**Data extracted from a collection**
====
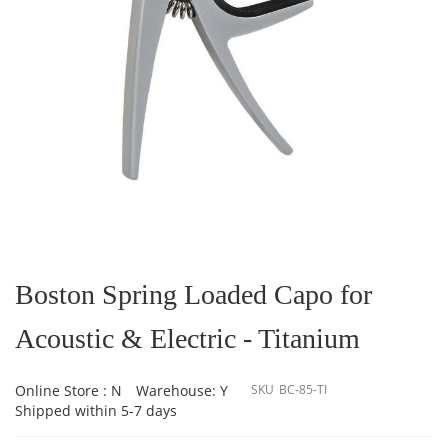
Skip
to
the
Boston Spring Loaded Capo for
beginning
of
Acoustic & Electric - Titanium
the
images
gallery
Online Store : N
Warehouse: Y
SKU
BC-85-TI
Shipped within 5-7 days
====
**Task objective**
In your copy, include no pictures, but set down every record exactly.

**Task output**
Skip
to
the
Boston Spring Loaded Capo for
beginning
of
Acoustic & Electric - Titanium
the
images
gallery
Online Store : N
Warehouse: Y
SKU
BC-85-TI
Shipped within 5-7 days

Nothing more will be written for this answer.